From offering high-end custom woodworking to a popular scrap bin, Anchor Hardwoods caters to a wide spectrum of clientele.
A staple in the community for about three decades, the Wilmington custom woodworking shop also features a retail component – a unique feature that lures patrons of all skill levels.
“It’s kind of a novel niche that we have,” said Erika Schmitt, Anchor Hardwood’s lead designer and craftswoman. “What Anchor does, it reminds me of if you went to a restaurant and the cook is also the waitstaff.”
Customers can seek guidance from the shop’s woodworkers on how to carry out their own projects, or they can task the shop with crafting a specific vision. It’s a place where customers can mosey around and scout out ideas or one-of-a-kind finds.
“We can do as much or as little of someone’s project as they want,” Schmitt said.
The environment is inclusive, welcoming and friendly, she said, especially for those who aren’t already well-versed in the art of woodworking.
Located off Covil Avenue, Anchor Hardwoods features nearly 40 species of domestic and exotic hardwoods. Schmitt, who also acts as the shop’s buyer, said they try and track down species customers take interest in.
“I have sources in Africa, Australia, Central America. But I also work with local sawyers as well,” she said, adding that she has been exploring sustainable sourcing practices.

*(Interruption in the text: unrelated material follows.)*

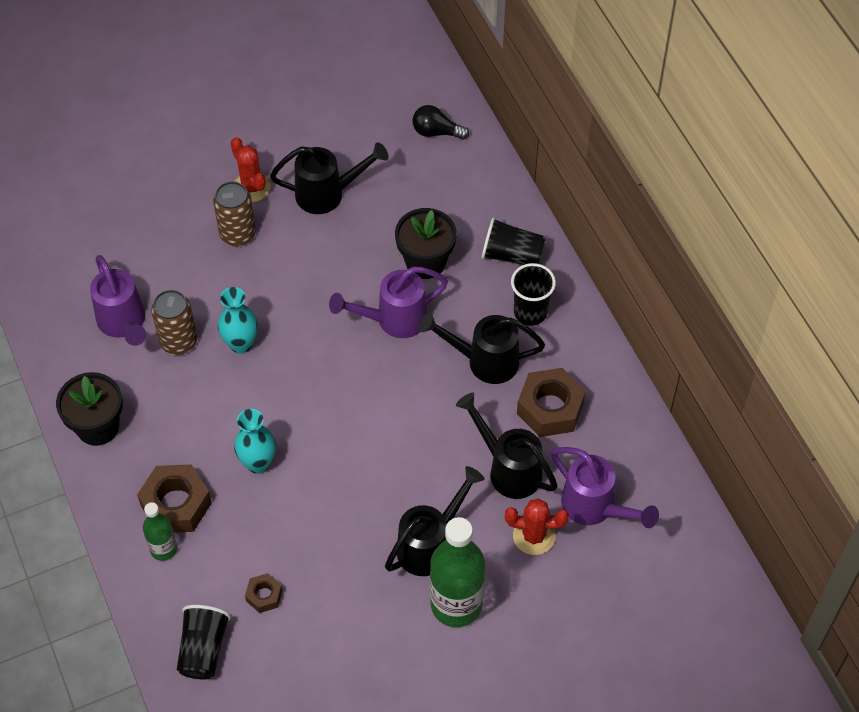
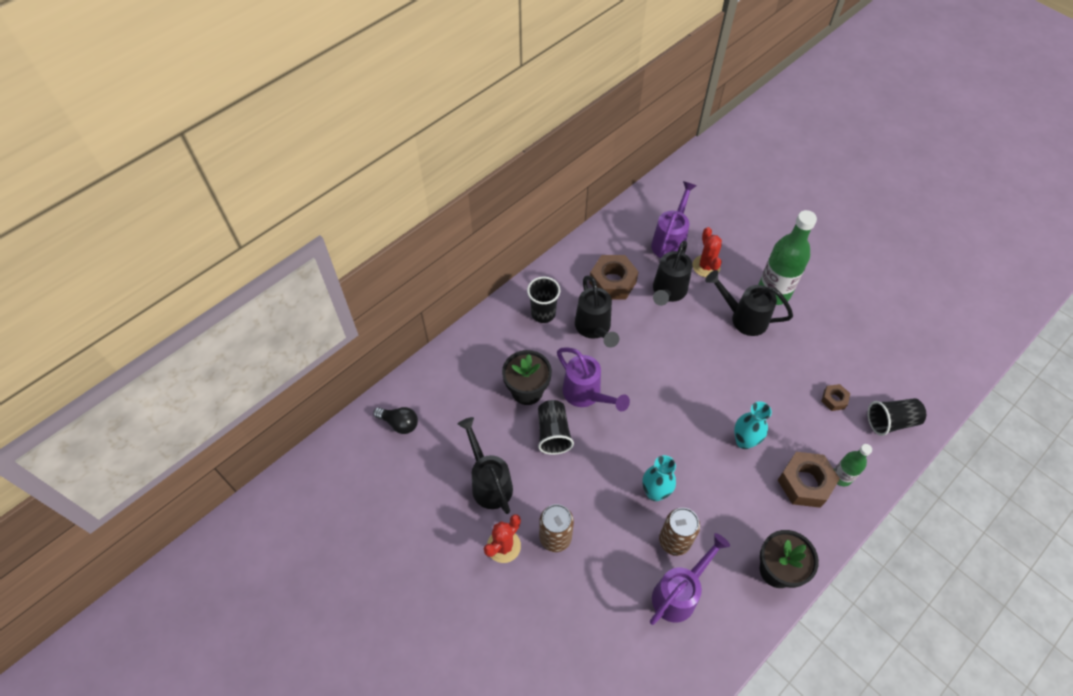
camera: 110 degrees left, 0 degrees up
(436, 132) = (399, 423): black light bulb -> black light bulb turned 60 degrees counterclockwise
(511, 255) = (499, 338): black cup -> black cup (553, 433)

Soon, Schmitt said the shop will be a licensed hemp wood dealer, and it just got in its first mantles made from the plant’s pulp that is meant to mimic real wood.
Schmitt said she tries to steer customers to species that are sustainably grown and away from over-harvested strains like high-demand old-growth teak, which is in high demand for marine-related products because of its tight grain and waterproof qualities.

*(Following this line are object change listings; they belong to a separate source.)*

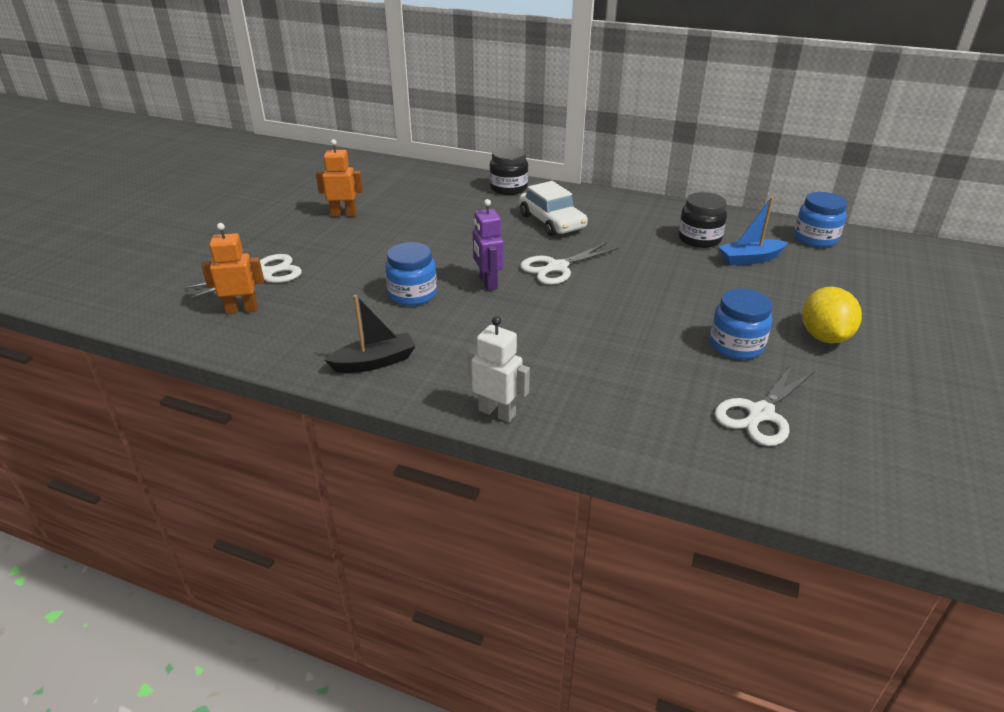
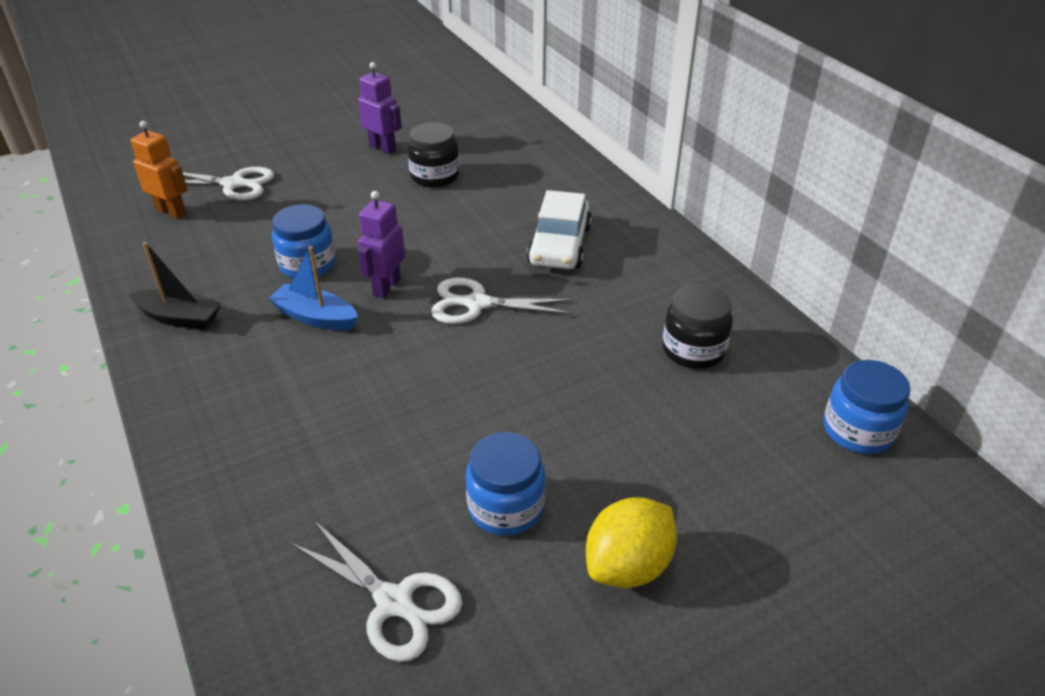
camera: 40 degrees right, 5 degrees up
(344, 214) = (383, 148): orange robot -> purple robot
(497, 412) = (185, 428): white robot -> none
(508, 188) = (580, 183): black jar -> black jar (435, 176)
(750, 259) = (713, 410): blue boat -> blue boat (315, 317)
(760, 414) = (394, 602): white scissors -> white scissors turned 135 degrees counterclockwise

“If someone’s not building that, I don’t sell them that,” she said. “It’s something I do on my end because I care so much: guide people to more sustainable alternatives.”
Between much-sought-after live edge slabs and cheaper finds that make for more affordable projects, pieces at the shop run the gamut.

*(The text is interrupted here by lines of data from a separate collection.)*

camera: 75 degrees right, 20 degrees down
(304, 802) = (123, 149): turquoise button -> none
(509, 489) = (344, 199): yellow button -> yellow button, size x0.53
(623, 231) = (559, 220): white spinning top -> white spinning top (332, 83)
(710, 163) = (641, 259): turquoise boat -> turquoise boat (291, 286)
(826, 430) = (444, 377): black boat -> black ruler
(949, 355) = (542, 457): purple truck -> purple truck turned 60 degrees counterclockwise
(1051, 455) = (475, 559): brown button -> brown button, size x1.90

“My goal is to have the greatest selection of the most beautiful wood that I can get my hands on,” Schmitt said. “It’s a nice mix. I’ve got domestics, like poplar, that are very economical. There’s something here for everyone.”
Schmitt was brought on when the current owners purchased the business in 2010. Over the past 12 years, she said what’s helped the business thrive – other than its friendly atmosphere – has been its status as a small fixture in the community.
“I think being a small business allows you to be nimble. Because we are local, we’re not responding to corporate pressure, necessarily. We’ve got some homegrown roots here,” she said. “We can respond to trends really quickly.”
One of Schmitt’s favorite projects she worked on recently was an exquisite pair of sliding barn doors made with oak and glass panels. Conference tables, porch swings, countertops, beds, flooring, dressers – just about anything a customer can think of, the shop’s woodworkers can craft.
“There’s no rulebook here,” she said. “People come in with an idea and we build it.”
Many cuts and projects can end up on the finer end, though there are pieces available for as low as $1.
“The difficulty being a mom-andpop, brick-and-mortar store – the beauty and the difficulty – is that I pay my workers a living wage, and everything’s real wood. It’s not a particle board,” Schmitt said. “We’re kind of fighting the good fight here.
“There’s something here for everyone.”
Number of employees:
18 COVIL AVE., WILMINGTON
Top local official:
William Moore, managing partner
Anchor Hardwoods is Wilmington’s “friendly local hardwood shop,” according to lead designer and craftswoman Erika Schmitt, but even that description falls short of what the company encompasses, she said. The unique business model includes a retail side with nearly 40 species of exotic and domestic hardwoods customers can select themselves or with a helpful guide and a fully outfitted shop, offering the ability to build nearly anything. “It’s a laid-back atmosphere,” Schmitt said.
Products made locally:
Anchor Hardwoods expert craftspeople can custom make just about anything, but specialize in countertops, bars, dining room tables, mantles, floating shelves, shiplap and wall paneling, doors, steel table legs, brackets, hardware and more.
The shop’s creations have been shipped all over the U.S. alongside its partner company, Riverwood Custom Tops. The two shops share a studio and the same crew of craftsmen. Still, Anchor Hardwood’s main focus is the greater Wilmington area.
What made the company decide to make its goods locally?
Schmitt: “Well, aside from the fact the salty air and sea is in our DNA … Honestly, we strive to be the antithesis of Amazon. We are as homegrown and mom & pop as they come.”
What’s your target market?
Schmitt: “It’s a diverse group: homeowners, architects, designers, DIYers, boat-builders and hobbyists – even the film industry.”